Words of inspiration and vision from the affiliate professor
March 2024 – Having attended an all-women’s college—Mount Holyoke College—for my own undergraduate years, I’ve consistently and deeply valued the role of women in all areas of education and achievement. As undergrads, we were made to feel that all fields of study and professions were possible, because of—not in spite of—being women. In fact, during those years of study for me, that concept was a “given.” I look back on that thought now as a true gift in my life.
I attempt to carry over that affirmative spirit—the sense of empowerment—to my teaching here at Drew in the Caspersen School of Graduate Studies. It has informed my scholarship from my own doctoral studies forward into my teaching and pedagogy, as well as within my creative life.
Women’s History Month is a particular time to bring our attention to women’s achievements and roles across the disciplines; yet I attempt to include women’s voices and visions—through their narratives and their visual work—within all the courses I teach in the Arts & Letters program. Considering whose voices are heard, whose stories are included, along with deep regard for those who are silenced, lost or neglected, shapes my choices of writers and artists for every course I teach.
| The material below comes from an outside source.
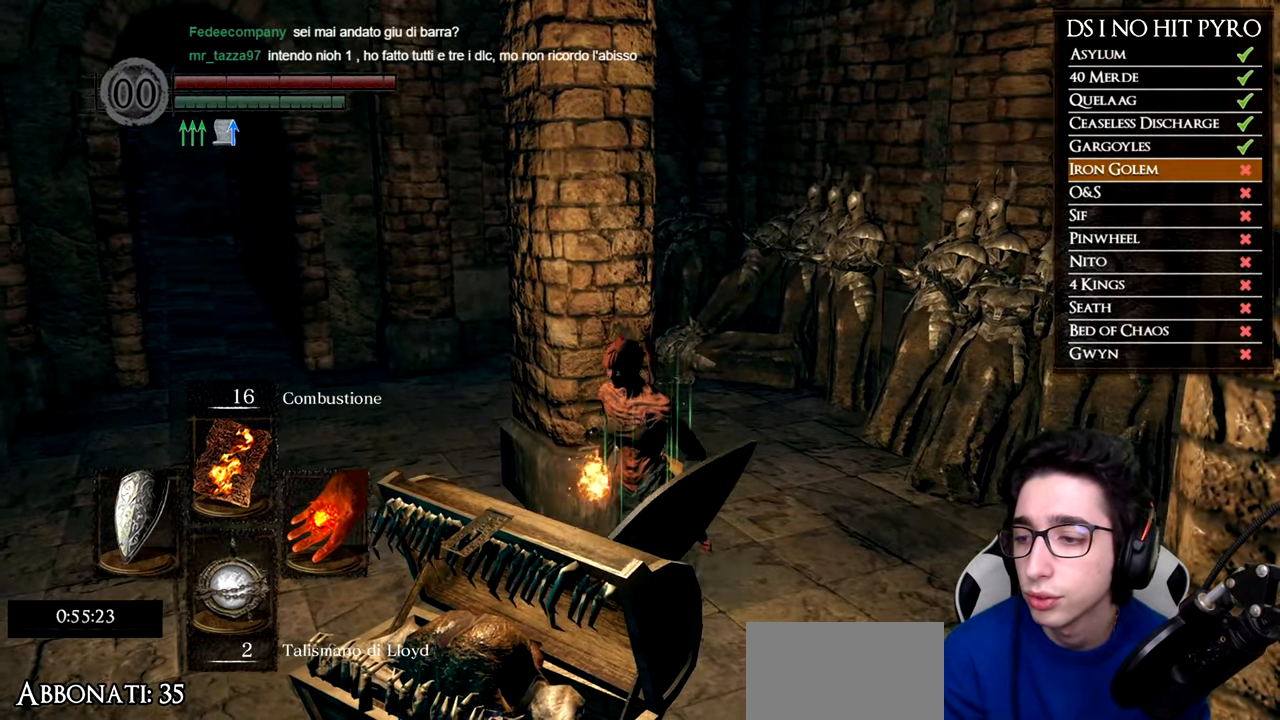
{"buttons": ["A"], "left_stick": "down-left", "right_stick": "center", "events": [[50, "A", "up"], [117, "A", "down"], [200, "A", "up"], [300, "A", "down"], [384, "A", "up"], [451, "A", "down"]]}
I’ve felt rewarded to see many of my DLitt students over the last several years also following that path by discovering and focusing their own research on women whose lives, experiences, and accomplishments deserve to be recognized and explored. Current DLitt candidates are redirecting our attention to the short fiction of Kate Chopin, the entrepreneurship of Alice Ravenel Huger Smith, the legacy of 19th and 20th century Irish artists and writers, as well as a range of poets, essayists, and novelists illuminating their own narratives.
In my creative life as a visual artist and writer, I also seek eclectic inspiration, while always turning my attention to women’s lived experiences. They allow me to better see my own path. These are our wisdom figures.
If I could pass along a suggestion to others for Women’s History Month, it would be to select a new narrative to read, a new exhibit to see, a little-known life to explore and consider what that discovery adds to your own personal education and way of seeing the world. . . and the silence that exists without it.